The last ex-faction covered are the Sign of One, whose leader’s disappearance is yet again ignored, as “many Signers declare that she merely imagined herself a new existence and departed. ” The group receives four new magic items, including some of the more thematically worthwhile additions of the article. The Book of Names allows Signers to change the multiverse by bestowing blessings or curses on individuals. More noteworthy is The Shadow Mirror, which adds a new concept to the faction: that “One group of Signers believed that the Plane of Shadow was a disbelieved. or forgotten reality and spent months meditating in hopes of reestablishing that displaced existence.” Shadow creatures pop out of it and can be controlled by the nearest sentient being. And while the Speaker’s Trumpet is completely forgettable, their final item is The Heart of Aoskar, a minor artifact of some note:
The Heart of Aoskar looks like a clockwork heart the size of a human head. Numerous keyholes of different shapes and sizes pepper the surface of the device, which can be folded and unfolded to reveal more keyholes and more hinged plates. No matter how many plates are adjusted the heart remains the same shape.

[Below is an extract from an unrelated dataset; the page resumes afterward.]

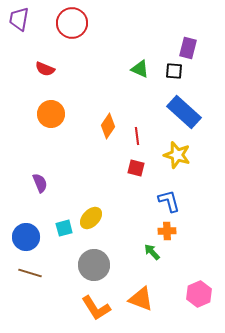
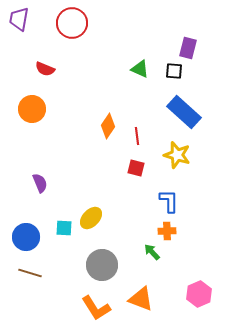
orange circle: moved 19 px left, 5 px up
blue L-shape: rotated 15 degrees clockwise
cyan square: rotated 18 degrees clockwise
gray circle: moved 8 px right
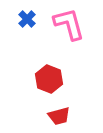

Any character who makes a successful DC 30 Open Lock check causes the Heart of Aoskar to create a spontaneous portal, effectively transporting all creatures within 15 feet to a random plane, as per the spell plane shift but disregarding the boundaries of connecting planes, Thus, a character using the Heart of Aoskar might jump from an Inner Plane directly to a normally inaccessible Outer Plane. What plane the user and those around him appear on is determined by the DM or at random.
I’m not sure why anyone would want to use this artifact except in the direst of circumstances, but more than this I found the implication that the item truly is his heart, and that somehow the Signers have/had it in their possession, something worth considering. If I were to use this item in an adventure, I’d want to expand on its abilities a bit, as they seem lacking to me for how cool the actual item is.
A sidebar at the end of the article also notes where to find prestige classes for all of the traditional Planescape factions. My favorite bit here is that for Mercykillers it says just to use the Justiciar from Complete Warrior, and after looking that up, yeah it seems to fit them totally fine. The Mercykillers always kinda sucked.
At 11 pages long, the article doesn’t contain quite as much new information as might be hoped, but what it does contain is valuable. Eight images take up a lot of space (though the art is quite good), plus there’s plenty of reiteration, as the article doesn’t believe anyone really remembered what happened after Faction War, which is fair. I also suspect that Paizo was reluctant to do anything to radically move things forward, as changing the planar status quo would certainly step on Wizards’ fingers. Still, any Planescape fans are going to want to seek this article out, as what’s actually here is well-written and easily usable. It feels like a perfect accompaniment to “Exiled Factions,” and I remain impressed by the level of research that went into this article. Wizards might have been readying to ditch the planes entirely, but at least Paizo was still bringing in excellent work even as they were about to lose access to the game’s IP.